时间:2017-08-07 18:41:47

标签: python string python-3.x encoding utf-8

为了好玩,我试图在Python 3.6.0中创建一个批量重命名应用程序,它应该捕获,基于正则表达式拆分文件名,并正确命名文件。出于测试目的,我在输出文件中打印,直到它正常工作。

这是我的代码:

def batch_rename(self):
    if self._root is None:
        raise NotADirectoryError("self._root is empty")

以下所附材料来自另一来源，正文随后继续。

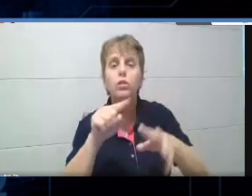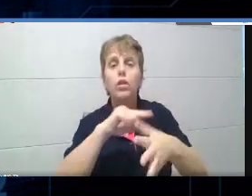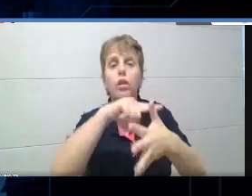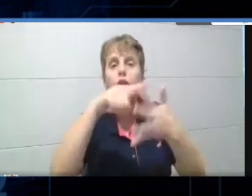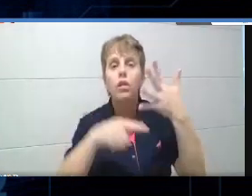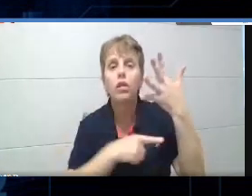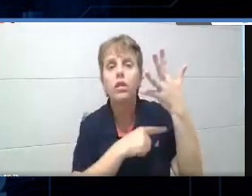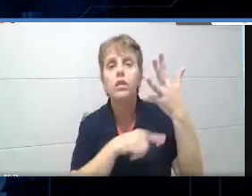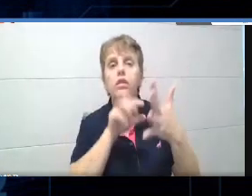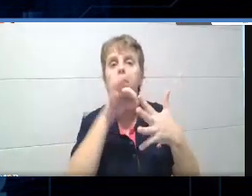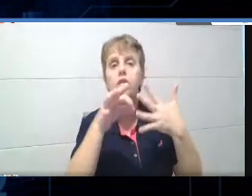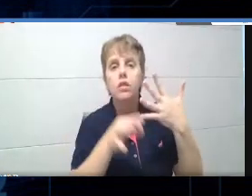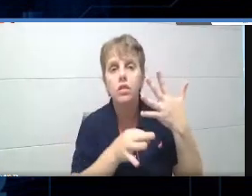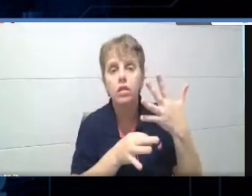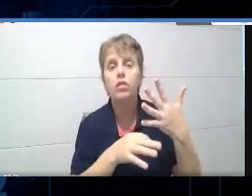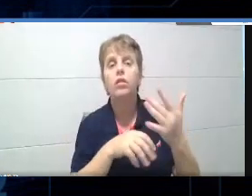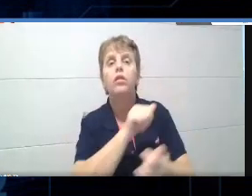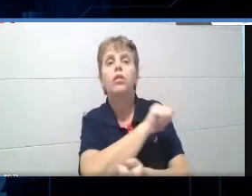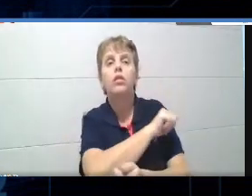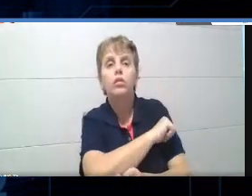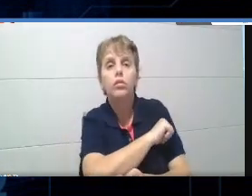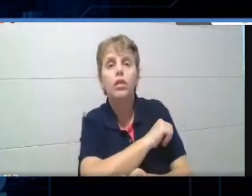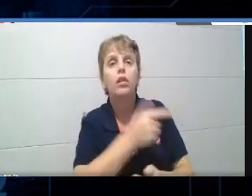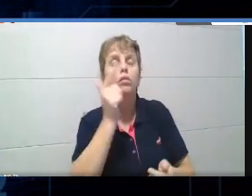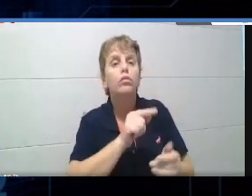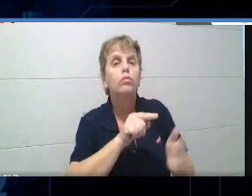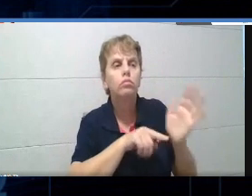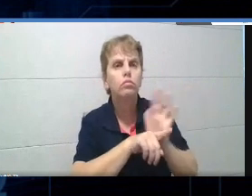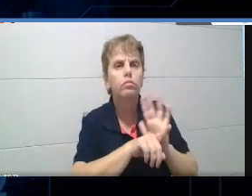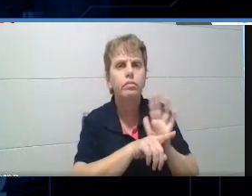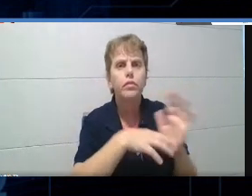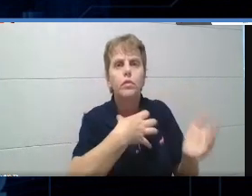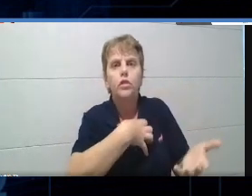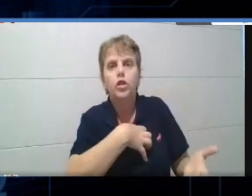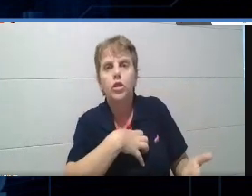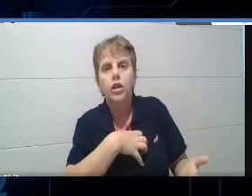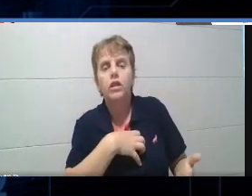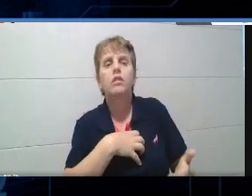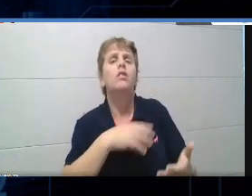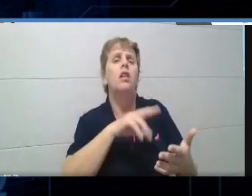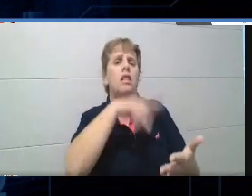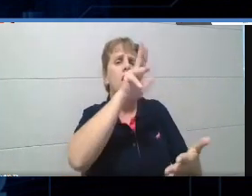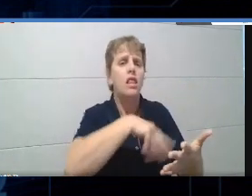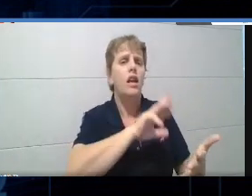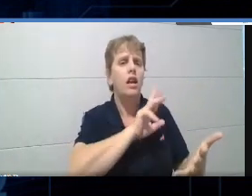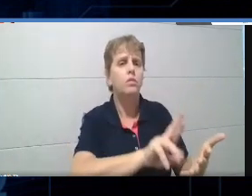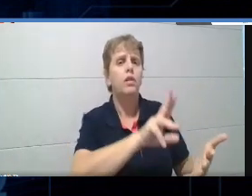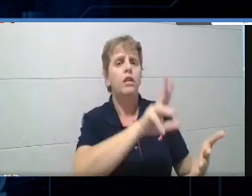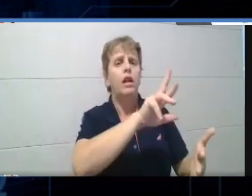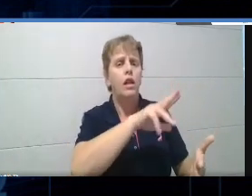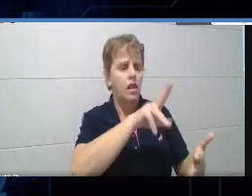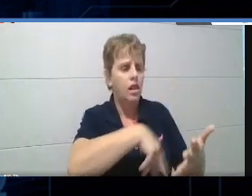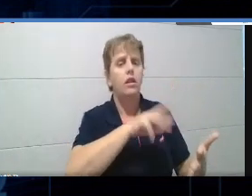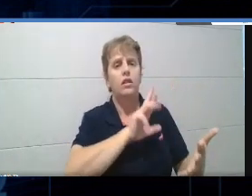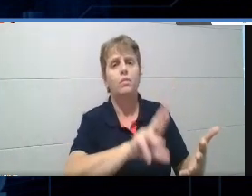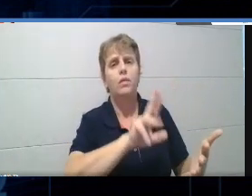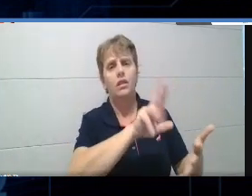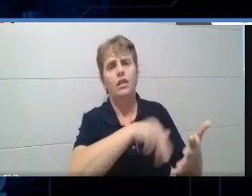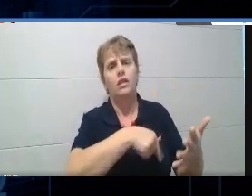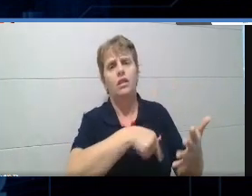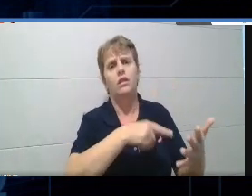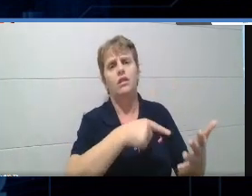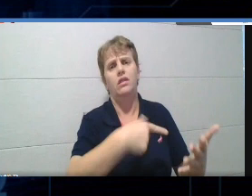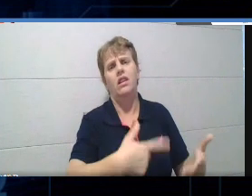esses cinco capítulos, cinco páginas, de uma maneira totalmente diferente de ficar lendo, respondendo lista? Né, então são situações,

    with open('output.txt', 'w') as self._open_file:
        for root, dirs, files in os.walk(self._root):
            for name in files:
                new_file = self._rename_file(root, name)
                self._add_size(root, name)
                self._open_file.write("\"{0}\" renamed to \"{1}\"\n".format(name, new_file))
                self._count += 1
            self._open_file.write("\n")

        self._open_file.write("Total files: {0}\n".format(self._count))
        self._open_file.write("Total size: {0}\n".format(self._get_total_size()))

def _rename_file(self, root_path, file_name):
    file_name = bytes(file_name, 'utf-8').decode('utf-8', 'ignore')
    # file_name = ''.join(x for x in file_name if x in string.printable)
    split_names = re.split(pattern=self._re, string=file_name)

    if len(split_names) > 1:
        new_file = self._prefix + ' ' + ''.join(split_names)
    else:
        new_file = self._prefix + ' ' + '' + split_names[0]

    new_file = new_file.replace('  ', ' ')

    return new_file

我因为不可写的字符而遇到编码问题,如:

  • 俄文字母(奇怪,我知道)
  • 符号,如心,俱乐部,黑桃等。

我收到的错误消息是:

Traceback (most recent call last):
  File "C:/Users/thisUser/OneDrive/Projects/Examples.Python/BatchFileRenamer/BatchFileRename2.py", line 90, in <module>
    br.batch_rename()
  File "C:/Users/thisUser/OneDrive/Projects/Examples.Python/BatchFileRenamer/BatchFileRename2.py", line 34, in batch_rename
    self._open_file.write("\"{0}\" renamed to \"{1}\"\n".format(name, new_file))
  File "C:\Users\thisUser\Anaconda3\lib\encodings\cp1252.py", line 19, in encode
    return codecs.charmap_encode(input,self.errors,encoding_table)[0]
UnicodeEncodeError: 'charmap' codec can't encode character '\u2665' in position 10: character maps to <undefined>

我试着查看3个SO问题/答案:

我找不到有用的答案。

有人可以帮忙吗?我非常感谢:)

1 个答案:

答案 0 :(得分:0)

而不是使用:

with open('output.txt', 'w') as self._open_file:

尝试使用:

import codecs

with codecs.open('output.txt', 'w', 'utf-8')

这样就可以使用正确的utf-8编码打开新文件。